INTRAVENOUS IOPAMIDOL PHARMACOKINETICS IN COMMON CARP (CYPRINUS CARPIO).

2021 
Koi carp (Cyprinus carpio), a variety of common carp, has gained popularity as an ornamental fish worldwide. Their high monetary and sentimental value has necessitated the development of antemortem diagnostic options. Contrast-enhanced computed tomography (CT) scanning with intravenous iopamidol has been shown to be safe and diagnostically effective at a minimum dose of 480 mg iodine (I)/kg in koi.

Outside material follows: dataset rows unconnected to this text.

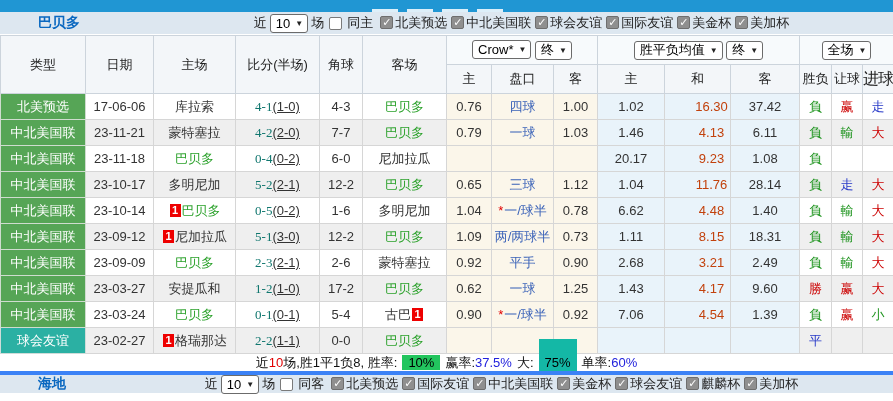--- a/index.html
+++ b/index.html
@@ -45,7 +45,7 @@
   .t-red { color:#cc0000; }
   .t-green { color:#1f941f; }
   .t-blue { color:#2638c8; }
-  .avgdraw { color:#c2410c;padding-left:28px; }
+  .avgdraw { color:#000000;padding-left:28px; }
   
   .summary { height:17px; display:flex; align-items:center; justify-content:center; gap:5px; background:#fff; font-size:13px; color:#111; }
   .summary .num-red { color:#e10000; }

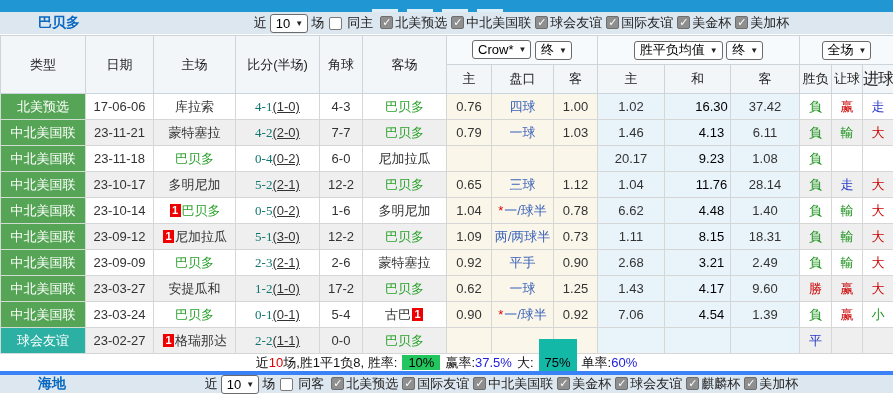--- a/index.html
+++ b/index.html
@@ -205,7 +205,7 @@
     <td class="plain">23-11-18</td>
     <td class="plain"><span class="hl">巴贝多</span></td>
     <td class="plain"><span class="ft">0-4</span><span class="ht">(0-2)</span></td>
-    <td class="plain">6-0</td>
+    <td class="plain">8-0</td>
     <td class="plain"><span>尼加拉瓜</span></td>
     <td class="cream"></td>
     <td class="cream handi"><span></span></td>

The purpose of this study was to evaluate the pharmacokinetic parameters of this dose of iopamidol, as well as excretory mechanisms specific to fish, using common carp as a model. Blood, posterior kidney, gill, and bile were collected, necessitating sacrificial sampling. Thirty-five adult fish were randomly divided into six sampling groups. Five sampling groups (n = 6/group) received 480 mg I/kg; the control group (n = 5) received an equivalent volume of saline. The iopamidol groups were sampled at the following time points postinjection: 5 min, 1 hr, 6 hr, 24 hr, and 48 hr. The control group was sampled at 48 hr. Concentrations of iopamidol were determined using liquid chromatography tandem mass spectrometry; noncompartmental analysis was used to calculate pharmacokinetic parameters. Total clearance (3.04 ml/hr per kilogram) was slower, the volume of distribution smaller (79.92 ml/ kg), and the elimination half-life (20.39 hr) prolonged compared to similar studies in mammals. The time-concentration profiles of kidney and gill were similar; these organs appear to be responsible for the majority of iopamidol excretion. However, that of bile was much different, showing slower, low-level accumulation with time, suggesting that in fish, multiple organ systems play a role in elimination beyond just the kidney. In particular, they may rely more heavily upon biliary excretion, which thus far has been noted only in mammals with renal impairment. Further research is warranted to investigate if the slower elimination allows diagnostic CT images to be acquired at different time points postinjection.